Le e-commerce est-il devenu un levier potentiel de croissance ?
En décembre 2018, on assistait au lancement officiel du paiement mobile. En effet, Bank Al-Maghrib (BAM) et l’Agence Nationale de Réglementation des Télécommunications (ANRT) s’étaient associées pour mettre au point puis en service un nouveau moyen de paiement par téléphone mobile, appelé «m-wallet». Un moyen de paiement nouvelle génération qui allait permettre de réaliser, de manière électronique et dématérialisée, des opérations de paiement de commerçants, de transferts d’argent de personne à personne, ainsi que des opérations de retrait et de dépôt d’espèces…Le m-wallet ou mobile paiement, suscitait déjà beaucoup d’intérêt.
Avant de faire le point sur l’état d’avancement, voire les progrès qu’a connus ce mode de paiement qui aurait même révolutionné les habitudes du citoyen, commençons par rappeler les conditions et les circonstances dans lesquelles il est né…
Genèse d’un système révolutionnaire
En effet, du côté de Bank Al-Maghrib (BAM), le paiement mobile domestique devait être déployé sur le plan national comme un instrument qui allait faciliter certaines opérations quotidiennes du citoyen marocain. Ce moyen avait été préalablement testé, de manière individuelle, par des banques de la place, notamment le CIH via «WePay», la BP avec son wallet «B-Pay», le GCAM, avec «Beztam-E», ou encore AWB à travers sa filiale Wafa Cash et son wallet baptisé «Jibi». D’autres banques ont aussi lancé leur système de paiement telles que la BMCE, avec Dabapay…
Le lancement officiel par la banque centrale, alliée à l’ANRT, arrivait avec une nouveauté apportée à cet outil qui est «l’interopérabilité». Celle-ci devait permettre l’accès à divers services financiers, indépendamment du choix de l’opérateur ou de la banque.

*DONNÉES FOURNIES*
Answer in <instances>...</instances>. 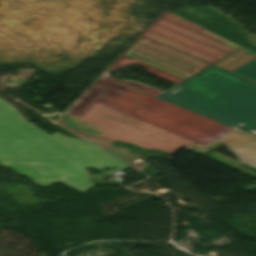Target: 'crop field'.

*CONSIGNE*
Rédigez la suite de l'article sur le paiement mobile à partir de l'endroit où il s'arrête. Les données forment un ensemble à part, distinct de l'article sur le paiement mobile.

*RÉPONSE*
Le titulaire d’un téléphone mobile, qui a déjà un compte auprès d’une banque ou auprès d’un établissement de paiement, peut transférer de l’argent à un bénéficiaire. Il peut également payer ses achats auprès d’un commerçant en utilisant le m-wallet qui se trouve au préalable dans son téléphone portable, Dans ce sens, BAM a édicté une décision réglementaire qui prescrit des mesures concernant la protection des usagers de cet instrument de paiement. Du côté de l’ANRT, on soulignait que cet outil de paiement impliquait toutes les couches sociales du Maroc. L’on insistait également sur l’importance du choix du numéro mobile en tant que vecteur de cette nouvelle solution qui s’inscrit dans la stratégie digitale du Royaume et que les utilisateurs visés par le paiement mobile ont tous été associés, lors de la conception de ce système, notamment les commerçants et ce, à travers une dizaine de focus groupes qui ont adopté une attitude positive face au paiement par téléphone mobile.
Ce nouveau moyen de paiement par téléphone mobile, lancé en coordination avec l’ensemble des acteurs concernés, notamment les banques, les établissements de paiement, les opérateurs télécoms et HPS Switch, vise à faciliter l’accès aux services financiers, au profit des populations pas ou peu desservies et à réduire le recours au cash et le coût de sa gestion, favorisant ainsi l’inclusion financière et le développement de l’économie numérique.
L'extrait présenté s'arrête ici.